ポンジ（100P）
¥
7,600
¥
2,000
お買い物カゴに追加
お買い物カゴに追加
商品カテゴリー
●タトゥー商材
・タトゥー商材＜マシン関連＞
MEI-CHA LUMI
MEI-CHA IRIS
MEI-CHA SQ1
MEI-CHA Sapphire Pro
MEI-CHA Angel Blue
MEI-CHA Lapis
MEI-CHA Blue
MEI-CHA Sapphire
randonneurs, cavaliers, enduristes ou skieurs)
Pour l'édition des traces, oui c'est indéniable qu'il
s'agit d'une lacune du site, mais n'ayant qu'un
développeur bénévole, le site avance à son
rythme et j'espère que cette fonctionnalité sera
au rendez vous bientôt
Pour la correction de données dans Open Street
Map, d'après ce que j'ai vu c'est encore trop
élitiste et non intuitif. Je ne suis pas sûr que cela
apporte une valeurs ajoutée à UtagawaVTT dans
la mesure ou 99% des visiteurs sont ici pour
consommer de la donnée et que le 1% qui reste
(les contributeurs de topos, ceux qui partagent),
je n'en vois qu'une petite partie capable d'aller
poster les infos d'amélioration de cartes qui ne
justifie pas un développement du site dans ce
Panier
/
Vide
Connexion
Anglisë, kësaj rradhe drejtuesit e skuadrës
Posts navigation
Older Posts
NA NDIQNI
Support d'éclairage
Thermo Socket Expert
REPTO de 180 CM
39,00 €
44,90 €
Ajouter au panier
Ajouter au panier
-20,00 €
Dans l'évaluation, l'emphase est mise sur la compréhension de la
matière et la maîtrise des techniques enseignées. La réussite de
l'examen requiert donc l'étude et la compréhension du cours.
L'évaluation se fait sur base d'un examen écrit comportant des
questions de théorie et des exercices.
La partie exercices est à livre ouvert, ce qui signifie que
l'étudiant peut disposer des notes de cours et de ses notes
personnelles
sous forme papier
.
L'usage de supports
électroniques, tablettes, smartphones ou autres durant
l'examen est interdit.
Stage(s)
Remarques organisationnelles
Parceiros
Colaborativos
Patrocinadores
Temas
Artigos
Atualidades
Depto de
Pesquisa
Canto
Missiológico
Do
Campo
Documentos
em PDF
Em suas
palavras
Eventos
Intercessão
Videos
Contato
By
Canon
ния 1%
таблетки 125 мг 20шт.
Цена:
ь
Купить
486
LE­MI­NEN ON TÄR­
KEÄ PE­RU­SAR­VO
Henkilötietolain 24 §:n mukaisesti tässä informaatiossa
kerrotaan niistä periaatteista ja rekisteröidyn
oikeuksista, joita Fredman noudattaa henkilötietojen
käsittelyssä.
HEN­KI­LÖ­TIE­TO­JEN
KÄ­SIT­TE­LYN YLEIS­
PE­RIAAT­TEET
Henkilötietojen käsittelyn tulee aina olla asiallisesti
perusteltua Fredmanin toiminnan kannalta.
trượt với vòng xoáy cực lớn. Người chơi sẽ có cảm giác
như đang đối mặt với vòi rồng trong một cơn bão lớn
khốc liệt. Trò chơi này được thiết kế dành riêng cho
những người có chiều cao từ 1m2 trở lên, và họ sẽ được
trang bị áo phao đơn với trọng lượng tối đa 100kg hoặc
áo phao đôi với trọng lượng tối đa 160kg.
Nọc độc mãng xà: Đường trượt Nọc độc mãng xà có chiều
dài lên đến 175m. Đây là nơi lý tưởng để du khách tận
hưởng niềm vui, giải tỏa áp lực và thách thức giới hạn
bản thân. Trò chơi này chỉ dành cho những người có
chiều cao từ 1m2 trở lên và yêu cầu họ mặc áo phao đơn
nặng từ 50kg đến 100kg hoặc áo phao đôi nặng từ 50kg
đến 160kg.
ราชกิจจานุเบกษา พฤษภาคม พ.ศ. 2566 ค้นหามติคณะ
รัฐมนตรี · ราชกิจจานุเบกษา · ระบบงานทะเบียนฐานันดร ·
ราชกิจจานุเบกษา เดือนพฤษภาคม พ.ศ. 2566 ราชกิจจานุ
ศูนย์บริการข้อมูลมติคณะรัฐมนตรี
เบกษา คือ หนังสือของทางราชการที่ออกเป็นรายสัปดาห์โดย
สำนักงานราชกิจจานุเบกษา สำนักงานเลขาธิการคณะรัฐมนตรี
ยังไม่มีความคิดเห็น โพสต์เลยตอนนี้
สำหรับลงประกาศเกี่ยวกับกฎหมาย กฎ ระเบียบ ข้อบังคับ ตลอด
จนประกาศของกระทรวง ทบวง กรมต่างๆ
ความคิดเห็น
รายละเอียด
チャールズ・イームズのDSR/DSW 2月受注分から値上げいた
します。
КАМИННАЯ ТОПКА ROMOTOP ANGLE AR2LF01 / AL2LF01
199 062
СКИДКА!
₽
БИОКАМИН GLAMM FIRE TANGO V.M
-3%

- 作業項目
一覧のすべての行を、空行を除いて番号付きリストとして書き出すこと。

- 作業結果
1. ポンジ（100P）
2. ¥
3. 7,600
4. ¥
5. 2,000
6. お買い物カゴに追加
7. お買い物カゴに追加
8. 商品カテゴリー
9. ●タトゥー商材
10. ・タトゥー商材＜マシン関連＞
11. MEI-CHA LUMI
12. MEI-CHA IRIS
13. MEI-CHA SQ1
14. MEI-CHA Sapphire Pro
15. MEI-CHA Angel Blue
16. MEI-CHA Lapis
17. MEI-CHA Blue
18. MEI-CHA Sapphire
19. randonneurs, cavaliers, enduristes ou skieurs)
20. Pour l'édition des traces, oui c'est indéniable qu'il
21. s'agit d'une lacune du site, mais n'ayant qu'un
22. développeur bénévole, le site avance à son
23. rythme et j'espère que cette fonctionnalité sera
24. au rendez vous bientôt
25. Pour la correction de données dans Open Street
26. Map, d'après ce que j'ai vu c'est encore trop
27. élitiste et non intuitif. Je ne suis pas sûr que cela
28. apporte une valeurs ajoutée à UtagawaVTT dans
29. la mesure ou 99% des visiteurs sont ici pour
30. consommer de la donnée et que le 1% qui reste
31. (les contributeurs de topos, ceux qui partagent),
32. je n'en vois qu'une petite partie capable d'aller
33. poster les infos d'amélioration de cartes qui ne
34. justifie pas un développement du site dans ce
35. Panier
36. /
37. Vide
38. Connexion
39. Anglisë, kësaj rradhe drejtuesit e skuadrës
40. Posts navigation
41. Older Posts
42. NA NDIQNI
43. Support d'éclairage
44. Thermo Socket Expert
45. REPTO de 180 CM
46. 39,00 €
47. 44,90 €
48. Ajouter au panier
49. Ajouter au panier
50. -20,00 €
51. Dans l'évaluation, l'emphase est mise sur la compréhension de la
52. matière et la maîtrise des techniques enseignées. La réussite de
53. l'examen requiert donc l'étude et la compréhension du cours.
54. L'évaluation se fait sur base d'un examen écrit comportant des
55. questions de théorie et des exercices.
56. La partie exercices est à livre ouvert, ce qui signifie que
57. l'étudiant peut disposer des notes de cours et de ses notes
58. personnelles
59. sous forme papier
60. .
61. L'usage de supports
62. électroniques, tablettes, smartphones ou autres durant
63. l'examen est interdit.
64. Stage(s)
65. Remarques organisationnelles
66. Parceiros
67. Colaborativos
68. Patrocinadores
69. Temas
70. Artigos
71. Atualidades
72. Depto de
73. Pesquisa
74. Canto
75. Missiológico
76. Do
77. Campo
78. Documentos
79. em PDF
80. Em suas
81. palavras
82. Eventos
83. Intercessão
84. Videos
85. Contato
86. By
87. Canon
88. ния 1%
89. таблетки 125 мг 20шт.
90. Цена:
91. ь
92. Купить
93. 486
94. LE­MI­NEN ON TÄR­
95. KEÄ PE­RU­SAR­VO
96. Henkilötietolain 24 §:n mukaisesti tässä informaatiossa
97. kerrotaan niistä periaatteista ja rekisteröidyn
98. oikeuksista, joita Fredman noudattaa henkilötietojen
99. käsittelyssä.
100. HEN­KI­LÖ­TIE­TO­JEN
101. KÄ­SIT­TE­LYN YLEIS­
102. PE­RIAAT­TEET
103. Henkilötietojen käsittelyn tulee aina olla asiallisesti
104. perusteltua Fredmanin toiminnan kannalta.
105. trượt với vòng xoáy cực lớn. Người chơi sẽ có cảm giác
106. như đang đối mặt với vòi rồng trong một cơn bão lớn
107. khốc liệt. Trò chơi này được thiết kế dành riêng cho
108. những người có chiều cao từ 1m2 trở lên, và họ sẽ được
109. trang bị áo phao đơn với trọng lượng tối đa 100kg hoặc
110. áo phao đôi với trọng lượng tối đa 160kg.
111. Nọc độc mãng xà: Đường trượt Nọc độc mãng xà có chiều
112. dài lên đến 175m. Đây là nơi lý tưởng để du khách tận
113. hưởng niềm vui, giải tỏa áp lực và thách thức giới hạn
114. bản thân. Trò chơi này chỉ dành cho những người có
115. chiều cao từ 1m2 trở lên và yêu cầu họ mặc áo phao đơn
116. nặng từ 50kg đến 100kg hoặc áo phao đôi nặng từ 50kg
117. đến 160kg.
118. ราชกิจจานุเบกษา พฤษภาคม พ.ศ. 2566 ค้นหามติคณะ
119. รัฐมนตรี · ราชกิจจานุเบกษา · ระบบงานทะเบียนฐานันดร ·
120. ราชกิจจานุเบกษา เดือนพฤษภาคม พ.ศ. 2566 ราชกิจจานุ
121. ศูนย์บริการข้อมูลมติคณะรัฐมนตรี
122. เบกษา คือ หนังสือของทางราชการที่ออกเป็นรายสัปดาห์โดย
123. สำนักงานราชกิจจานุเบกษา สำนักงานเลขาธิการคณะรัฐมนตรี
124. ยังไม่มีความคิดเห็น โพสต์เลยตอนนี้
125. สำหรับลงประกาศเกี่ยวกับกฎหมาย กฎ ระเบียบ ข้อบังคับ ตลอด
126. จนประกาศของกระทรวง ทบวง กรมต่างๆ
127. ความคิดเห็น
128. รายละเอียด
129. チャールズ・イームズのDSR/DSW 2月受注分から値上げいた
130. します。
131. КАМИННАЯ ТОПКА ROMOTOP ANGLE AR2LF01 / AL2LF01
132. 199 062
133. СКИДКА!
134. ₽
135. БИОКАМИН GLAMM FIRE TANGO V.M
136. -3%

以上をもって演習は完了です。